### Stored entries
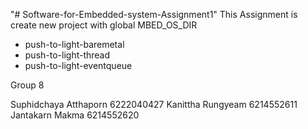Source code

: "# Software-for-Embedded-system-Assignment1" 
This Assignment is create new project with global MBED_OS_DIR
  - push-to-light-baremetal
  - push-to-light-thread
  - push-to-light-eventqueue
  
Group 8

Suphidchaya Atthaporn 6222040427
Kanittha Rungyeam 6214552611
Jantakarn Makma 6214552620
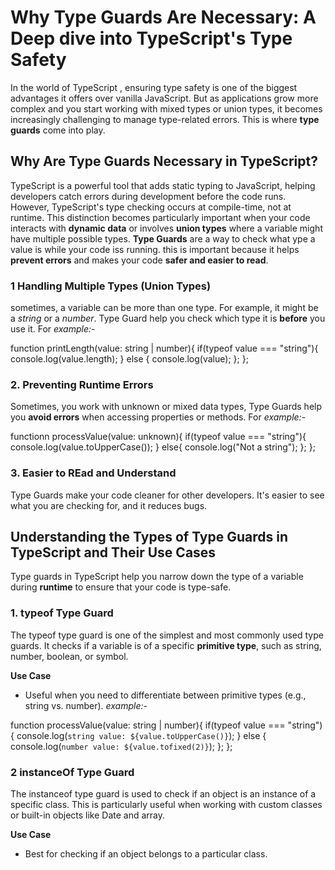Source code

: # Why Type Guards Are Necessary: A Deep dive into TypeScript's Type Safety

In the world of TypeScript , ensuring type safety is one of the biggest advantages it offers over vanilla JavaScript. But as applications grow more complex and you start working with mixed types or union types, it becomes increasingly challenging to manage type-related errors. This is where **type guards** come into play.

## Why Are Type Guards Necessary in TypeScript?

TypeScript is a powerful tool that adds static typing to JavaScript, helping developers catch errors during development before the code runs.
 However, TypeScript's type checking occurs at compile-time, not at runtime. 
 This distinction becomes particularly important when your code interacts with **dynamic data** or involves **union types**  where a variable might have multiple possible types.
**Type Guards** are a way to check what ype a value is while your code iss running. this is important because it helps **prevent errors** and makes your code **safer and easier to read**.

### 1 Handling Multiple Types (Union Types)

sometimes, a variable can be more than one type. For example, it might be a _string_ or a _number_. Type Guard help you check  which type it is **before** you use it. For *example:-*

function printLength(value: string | number){
    if(typeof value === "string"){
        console.log(value.length);
    } else {
        console.log(value);
    };
};


### 2. Preventing Runtime Errors
Sometimes, you work with unknown or mixed data types, Type Guards help you **avoid errors** when accessing properties or methods. For *example:-*

functionn processValue(value: unknown){
    if(typeof value === "string"){
        console.log(value.toUpperCase());
    } else{
        console.log("Not a string");
    };
};

### 3. Easier to REad and Understand

Type Guards make your code cleaner for other developers. It's easier to see what you are  checking for, and it reduces bugs.

## Understanding the Types of Type Guards in TypeScript and Their Use Cases

Type guards in TypeScript help you  narrow down the type of a variable during **runtime** to ensure that your code is type-safe. 

### 1. typeof Type Guard
The typeof  type guard is one of the simplest and most commonly used type guards. 
It checks if a variable is of a specific **primitive type**, such as string, number, boolean, or symbol. 

**Use Case**
- Useful when you need to differentiate between primitive types (e.g., string vs. number).
*example:-*

function processValue(value: string | number){
    if(typeof value === "string"){
        console.log(`string value: ${value.toUpperCase()}`);
    } else {
        console.log(`number value: ${value.tofixed(2)}`);
    };
};

### 2 instanceOf Type Guard 
The instanceof type guard is used to check if an object is an instance of a specific class.
This is particularly useful when working with custom classes or built-in objects like Date and array.

**Use Case**
- Best for checking if an object belongs to a particular class.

### WORK ORDER
Show every line in the entries where the string "important" occurs.

### ANSWER SECTION
 This distinction becomes particularly important when your code interacts with **dynamic data** or involves **union types**  where a variable might have multiple possible types.
**Type Guards** are a way to check what ype a value is while your code iss running. this is important because it helps **prevent errors** and makes your code **safer and easier to read**.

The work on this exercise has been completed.